L'approche de Deloitte Consulting s'est voulue résolument « conservatrice », notamment lorsqu'il s'est agit d'évaluer le poids indirect de l'industrie financière. Ainsi, l'impact de la « Place » sur l'activité hôtelière et de restauration, de voyage, bref les revenus générés par les clients de l'industrie financière et leur consommation dérivée, n'ont pas été pris en compte. « Globalement, écrivent les consultants, l'analyse sous-estime probablement le poids des activités financières dans l'économie ». « Il est indéniable, poursuivent-ils, que tout affaiblissement de l'activité financière à Luxembourg aurait probablement un impact considérable sur l'économie luxembourgeoise ». En terme de revenus directs et indirects, la place financière est devenue la locomotive du pays avec une part de 30,9 pour cent qui se décompose de la manière suivante : Organismes de placement collectifs (OPC) six pour cent (87 milliards de francs dont 61,73 de revenus directs); banques 18,8 pour cent (271,2 milliards dont 218,2 de revenus directs); assurance et réassurance 3,8 pour cent (54,6 milliards); PSF ajusté 2,1 pour cent (30,2 milliards) et autres (Bourse de Luxembourg, Cetrel...) 0,2 pour cent (3,3 milliards).
« Le montant des revenus directs et indirects de l'ensemble de l'activité financière est considérable et atteint près de 445 milliards » commentent les rédacteurs de l'étude.
En terme de richesse, l'industrie financière « pesait » 36,7 pour cent (265,7 milliards de francs) dans le PIB avec la ventilation suivante: OPC 7,5 pour cent (54,5 milliards); banques 22,7 pour cent (165,7 milliards); assurance et réassurance 3,2 pour cent (23,1 milliards); PSF 2,7 pour cent (15,9 milliards); autres 0,4 pour cent (2,6 milliards).
Ces chiffres sont, et le consultant le souligne, très éloignés des statistiques officielles de la comptabilité nationale qui situent le poids du secteur financier à 23 pour cent seulement du PIB.

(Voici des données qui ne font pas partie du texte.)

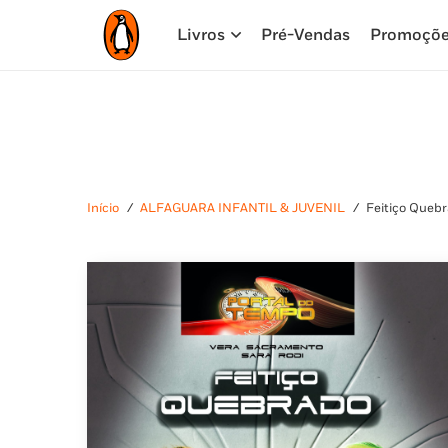
Livros
Pré-Vendas
Promoçõ
Início
/
ALFAGUARA INFANTIL & JUVENIL
/
Feitiço Quebr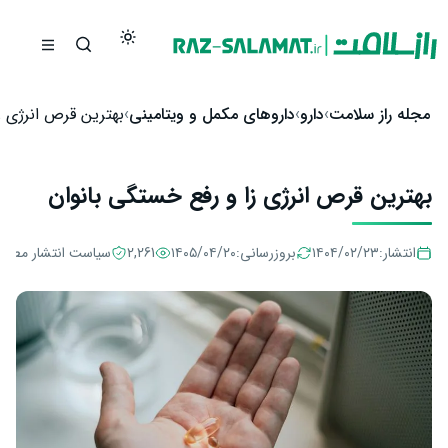
رش به محتوا
مجله راز سلامت
دارو
داروهای مکمل و ویتامینی
بهترین قرص انرژی ز
بهترین قرص انرژی زا و رفع خستگی بانوان
انتشار:
۱۴۰۴/۰۲/۲۳
بروزرسانی:
۱۴۰۵/۰۴/۲۰
2,261
سیاست انتشار مطال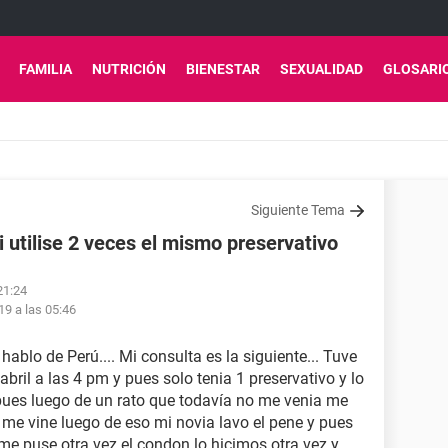
FAMILIA
NUTRICIÓN
BIENESTAR
SEXUALIDAD
GLOSARI
Siguiente Tema
utilise 2 veces el mismo preservativo
21:24
19 a las 05:46
hablo de Perú.... Mi consulta es la siguiente... Tuve
abril a las 4 pm y pues solo tenia 1 preservativo y lo
 pues luego de un rato que todavía no me venia me
y me vine luego de eso mi novia lavo el pene y pues
e puse otra vez el condon lo hicimos otra vez y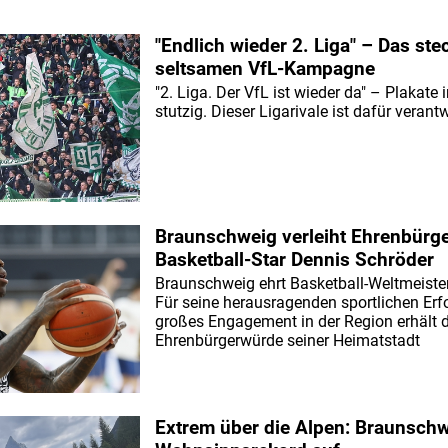
"Endlich wieder 2. Liga" – Das stec
seltsamen VfL-Kampagne
"2. Liga. Der VfL ist wieder da" – Plakate
stutzig. Dieser Ligarivale ist dafür verantw
Braunschweig verleiht Ehrenbürg
Basketball-Star Dennis Schröder
Braunschweig ehrt Basketball-Weltmeiste
Für seine herausragenden sportlichen Erf
großes Engagement in der Region erhält d
Ehrenbürgerwürde seiner Heimatstadt
Extrem über die Alpen: Braunschwe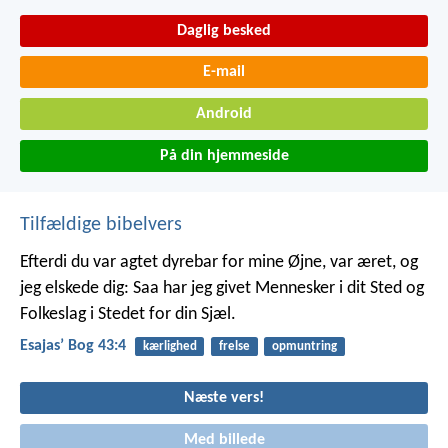
Daglig besked
E-mail
Android
På din hjemmeside
Tilfældige bibelvers
Efterdi du var agtet dyrebar for mine Øjne,
var æret, og
jeg elskede dig:
Saa har jeg givet Mennesker i dit Sted
og
Folkeslag i Stedet for din Sjæl.
Esajasʼ Bog 43:4
kærlighed
frelse
opmuntring
Næste vers!
Med billede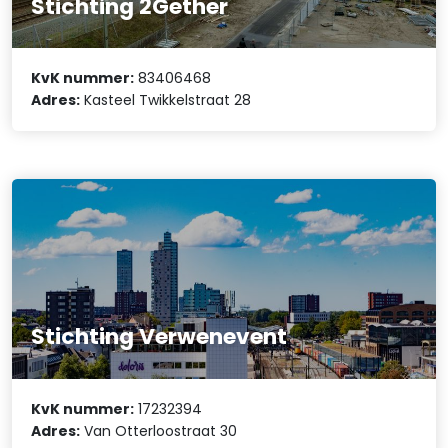
Stichting 2Gether
KvK nummer:
83406468
Adres:
Kasteel Twikkelstraat 28
Stichting Verwenevent
KvK nummer:
17232394
Adres:
Van Otterloostraat 30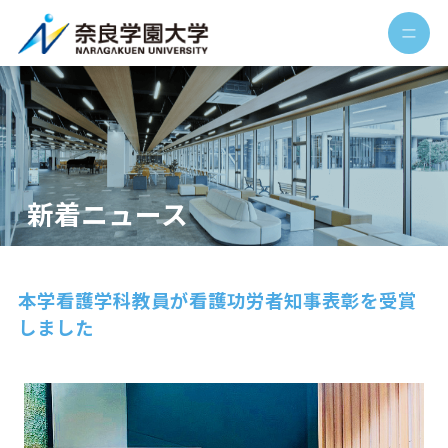
新着ニュース
本学看護学科教員が看護功労者知事表彰を受賞
しました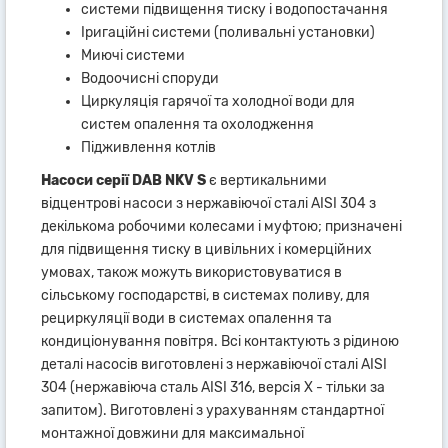
системи підвищення тиску і водопостачання
Іригаційні системи (поливальні установки)
Миючі системи
Водоочисні споруди
Циркуляція гарячої та холодної води для
систем опалення та охолодження
Підживлення котлів
Насоси серії DAB NKV S
є вертикальними
відцентрові насоси з нержавіючої сталі AISI 304 з
декількома робочими колесами і муфтою; призначені
для підвищення тиску в цивільних і комерційних
умовах, також можуть використовуватися в
сільському господарстві, в системах поливу, для
рециркуляції води в системах опалення та
кондиціонування повітря. Всі контактують з рідиною
деталі насосів виготовлені з нержавіючої сталі AISI
304 (нержавіюча сталь AISI 316, версія X - тільки за
запитом). Виготовлені з урахуванням стандартної
монтажної довжини для максимальної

L'analyse de Deloitte a le mérite d'avoir tenu compte du poids indirect qu'induisait l'industrie financière dans le PIB : une part de 6,5 pour cent qui correspond à un montant de 47,4 milliards dont 26,3 milliards à mettre au compte des banques et 12,5 milliards au bénéfice des fonds d'investissement.
L'impact de l'industrie financière sur les finances publiques se révèle lui aussi écrasant. Il a contribué l'année dernière à hauteur de 45,8 pour cent au budget national soit un montant total de 82,4 milliards dont près de 46 milliards en provenance des seules banques.
« L'Etat, note Deloitte, est fortement dépendant de l'industrie financière puisque près de la moitié des ressources budgétaires proviennent directement ou indirectement de l'industrie financière ».
L'étude d'impact, qui est une première au Luxembourg, va incontestablement embarrasser le Premier ministre qui a toujours eu tendance à sous-estimer l'importance des banquiers dans la « machine » Luxembourg et qui n'entretient pas avec eux des relations particulièrement chaleureuses. La publication lui interdira désormais de négliger comme il l'a fait souvent par le passé une population qui mériterait presque un ministre à plein temps ou, en tout cas, un peu plus de considération.
Sur le plan européen, les informations de l'étude ne faciliteront sans doute pas les choses à Jean-Claude Juncker qui s'apprête à vivre des heures difficiles la semaine prochaine lors du Conseil Ecofin qui débattra de la proposition française sur la fiscalité de l'épargne des non-résidents.